Gather every line of the records below that contains the string "value", copying each line in full. Case counts.

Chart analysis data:
* * *
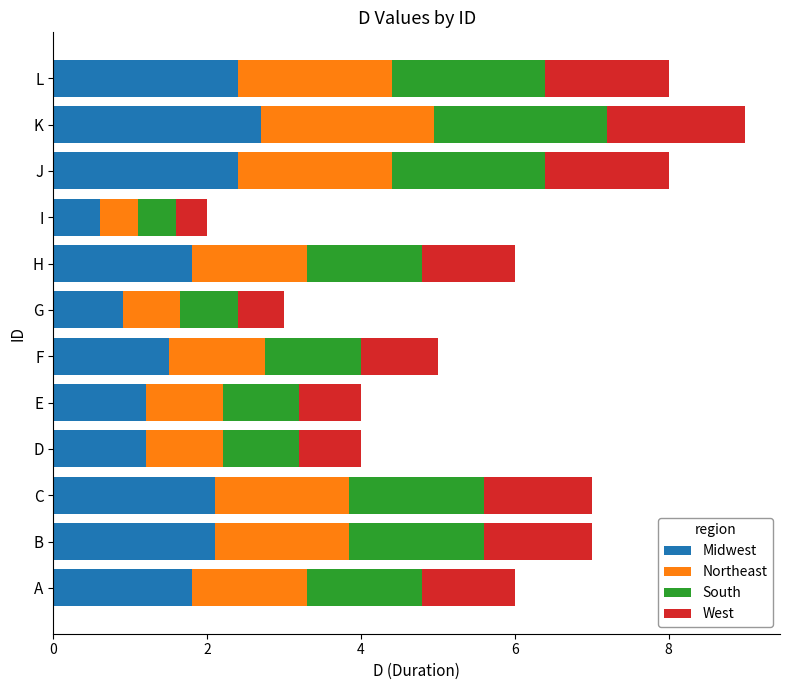

What is the lowest value of the Midwest series?

0.6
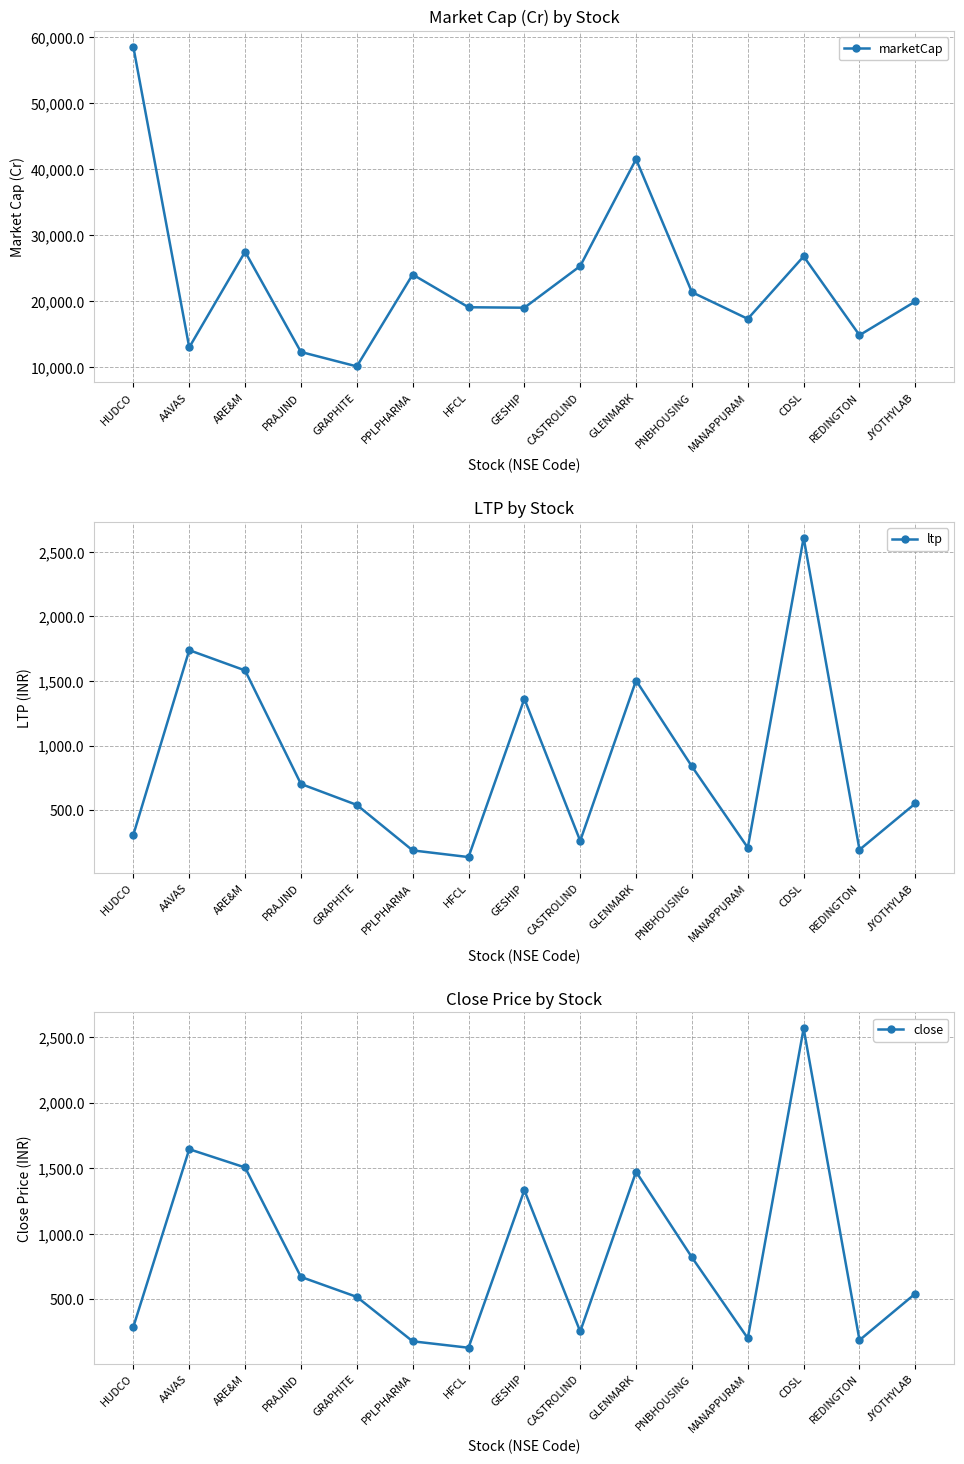

True or false: marketCap has a value of 21380.8 at PNBHOUSING.

True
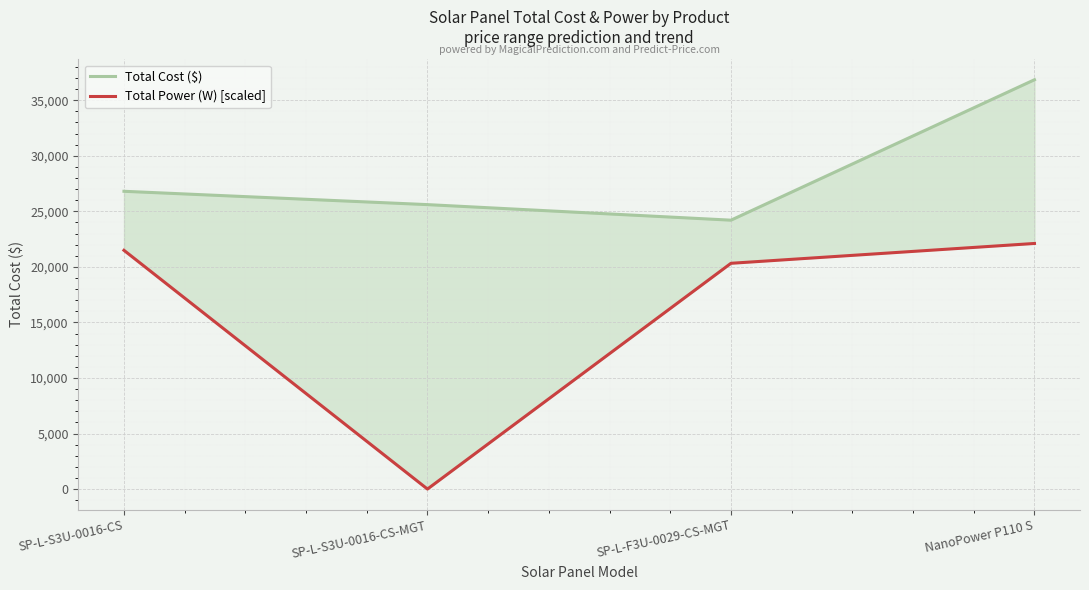

What is the value of the Total Power (W) [scaled] point at the 3rd from the left?

20318.8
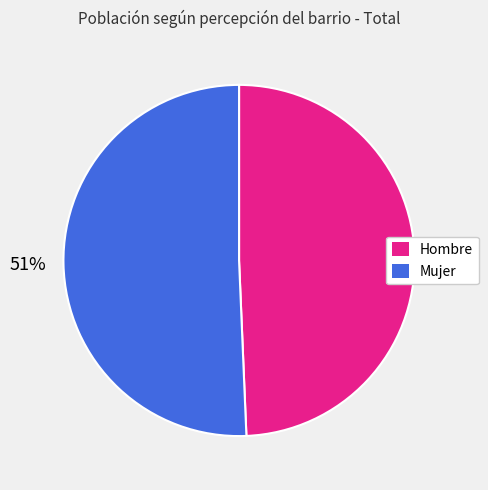

Between Hombre and Mujer, which is larger?

Mujer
* * *
→ WORKED SOLUTION
What is the lowest value of the Midwest series?
True or false: marketCap has a value of 21380.8 at PNBHOUSING.
What is the value of the Total Power (W) [scaled] point at the 3rd from the left?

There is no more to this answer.